In January, 13 states issued subpoenas to four for-profit colleges, including Corinthian, over concerns about possible misrepresentations to students about financing, recruitment practices and graduates’ employment rates.

Also in January, Coakley’s office in Massachusetts held hearings on proposed regulations for for-profit colleges and occupational schools. The rules would require schools to disclose accurate information about tuition and fees along with placement statistics and graduation rates; prohibit them from using high-pressure sales tactics such as repeated phone calls and text messages; and bar them from calling recruitment personnel “counselors” or “advisers.”

In February, the new federal Consumer Financial Protection Bureau, created by the 2010 Dodd-Frank Act, filed suit against another for-profit college chain, ITT Educational Services, which operates about 150 institutions in nearly 40 states, alleging predatory student lending. The lawsuit was the bureau’s first public enforcement action against a for-profit college.

And last year, New York Attorney General Eric Schneiderman won a $10.25 million settlement with the for-profit Career Education Corporation over inflated job placement rates.

> [EXPLORE THE MATERIAL]
1 > Could you transcribe the passage on actions against for-profit colleges, starting with "In January, 13" and going on through "graduates’ employment rates."?
2 > Can you pick up the passage on actions against for-profit colleges after its last sentence and carry it forward?

> [STUDY MATERIAL]
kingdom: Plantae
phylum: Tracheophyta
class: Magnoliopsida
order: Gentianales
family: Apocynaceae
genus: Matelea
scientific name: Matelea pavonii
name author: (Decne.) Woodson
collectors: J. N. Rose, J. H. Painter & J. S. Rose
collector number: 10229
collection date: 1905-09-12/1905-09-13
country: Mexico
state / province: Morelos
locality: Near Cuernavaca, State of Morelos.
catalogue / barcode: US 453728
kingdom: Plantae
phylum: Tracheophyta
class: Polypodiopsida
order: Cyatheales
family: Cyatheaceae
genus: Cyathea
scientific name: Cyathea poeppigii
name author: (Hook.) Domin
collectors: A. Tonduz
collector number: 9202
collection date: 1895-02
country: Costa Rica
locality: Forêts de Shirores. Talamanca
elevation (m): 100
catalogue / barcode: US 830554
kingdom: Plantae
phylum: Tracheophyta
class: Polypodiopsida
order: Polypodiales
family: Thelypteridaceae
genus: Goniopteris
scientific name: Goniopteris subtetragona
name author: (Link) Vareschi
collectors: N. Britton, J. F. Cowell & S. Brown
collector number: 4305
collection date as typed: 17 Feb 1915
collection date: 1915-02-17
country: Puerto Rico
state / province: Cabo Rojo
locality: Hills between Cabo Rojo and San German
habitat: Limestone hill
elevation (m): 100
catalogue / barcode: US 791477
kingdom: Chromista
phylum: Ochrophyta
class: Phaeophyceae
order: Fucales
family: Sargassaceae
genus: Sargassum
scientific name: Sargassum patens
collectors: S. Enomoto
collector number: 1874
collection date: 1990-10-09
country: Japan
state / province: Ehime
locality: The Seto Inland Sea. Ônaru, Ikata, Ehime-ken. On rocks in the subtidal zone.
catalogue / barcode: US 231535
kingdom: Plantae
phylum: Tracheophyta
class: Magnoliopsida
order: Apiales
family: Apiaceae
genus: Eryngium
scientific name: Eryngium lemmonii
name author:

> [ANSWERS GIVEN]
1 >
In January, 13 states issued subpoenas to four for-profit colleges, including Corinthian, over concerns about possible misrepresentations to students about financing, recruitment practices and graduates’ employment rates.

2 >
Previously, Conway led an effort involving attorneys general in 20 states, which resulted in a $2.5 million settlement in 2012 with QuinStreet, which operated a website, www.GIBill.com, that aimed to recruit veterans to attend for-profit colleges. The states alleged the website gave the false impression that it was affiliated with the federal government. QuinStreet settled, but denied wrongdoing. Under the settlement, the domain name was transferred to the U.S. Department of Veterans Affairs.

At the federal level, U.S. Sen. Dick Durbin of Illinois and Sen. Tom Harkin of Iowa, both Democrats, introduced legislation earlier this month designed to improve coordination among federal agencies overseeing for-profit colleges. Their proposal would establish a committee with representatives from federal entities including the Department of Education, Department of Justice, Securities and Exchange Commission and CFPB.

Student loan debt is now the largest form of consumer debt outside of mortgages, eclipsing car loans and credit cards, according to the Federal Reserve Bank of New York. Nationwide, about 38 million people owe nearly $1.2 trillion in student loans, more than double from $550 billion in late 2007. Of those, 7 million borrowers are in default.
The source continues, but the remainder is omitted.